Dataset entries
BEGIN

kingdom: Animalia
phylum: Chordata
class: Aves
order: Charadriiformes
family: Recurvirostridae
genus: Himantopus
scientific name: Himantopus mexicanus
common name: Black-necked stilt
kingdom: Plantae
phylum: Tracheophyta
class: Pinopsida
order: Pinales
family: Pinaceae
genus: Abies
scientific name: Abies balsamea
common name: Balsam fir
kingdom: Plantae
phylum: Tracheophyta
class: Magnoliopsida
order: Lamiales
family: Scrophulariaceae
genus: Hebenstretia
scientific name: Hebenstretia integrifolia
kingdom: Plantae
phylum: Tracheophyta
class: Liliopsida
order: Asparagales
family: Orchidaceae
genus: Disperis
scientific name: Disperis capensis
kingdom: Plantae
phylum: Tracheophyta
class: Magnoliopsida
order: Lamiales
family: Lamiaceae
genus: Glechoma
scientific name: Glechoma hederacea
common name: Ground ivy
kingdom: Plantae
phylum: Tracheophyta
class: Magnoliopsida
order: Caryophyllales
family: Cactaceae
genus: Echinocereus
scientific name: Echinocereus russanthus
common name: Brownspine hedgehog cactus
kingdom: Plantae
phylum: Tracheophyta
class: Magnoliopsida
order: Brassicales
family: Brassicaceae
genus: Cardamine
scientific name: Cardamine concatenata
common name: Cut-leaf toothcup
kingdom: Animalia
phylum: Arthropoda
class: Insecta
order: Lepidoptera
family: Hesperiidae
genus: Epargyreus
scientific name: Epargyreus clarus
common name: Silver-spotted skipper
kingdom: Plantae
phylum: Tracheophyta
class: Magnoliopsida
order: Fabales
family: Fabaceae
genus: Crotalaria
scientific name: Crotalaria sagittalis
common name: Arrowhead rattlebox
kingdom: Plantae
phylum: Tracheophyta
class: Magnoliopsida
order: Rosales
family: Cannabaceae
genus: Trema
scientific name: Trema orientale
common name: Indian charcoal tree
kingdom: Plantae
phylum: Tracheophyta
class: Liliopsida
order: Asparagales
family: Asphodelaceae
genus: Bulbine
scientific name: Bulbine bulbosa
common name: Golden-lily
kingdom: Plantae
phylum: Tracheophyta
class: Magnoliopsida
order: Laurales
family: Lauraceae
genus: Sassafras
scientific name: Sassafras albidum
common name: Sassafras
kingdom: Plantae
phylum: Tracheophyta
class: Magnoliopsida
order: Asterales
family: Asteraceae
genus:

END

EXERCISE AIM | Can you transcribe, word for word, the part of the records that opens with the line containing "genus: Himantopus" and closes with the line containing "common name: Balsam fir", including both of those lines?

EXPECTED ANSWER |
genus: Himantopus
scientific name: Himantopus mexicanus
common name: Black-necked stilt
kingdom: Plantae
phylum: Tracheophyta
class: Pinopsida
order: Pinales
family: Pinaceae
genus: Abies
scientific name: Abies balsamea
common name: Balsam fir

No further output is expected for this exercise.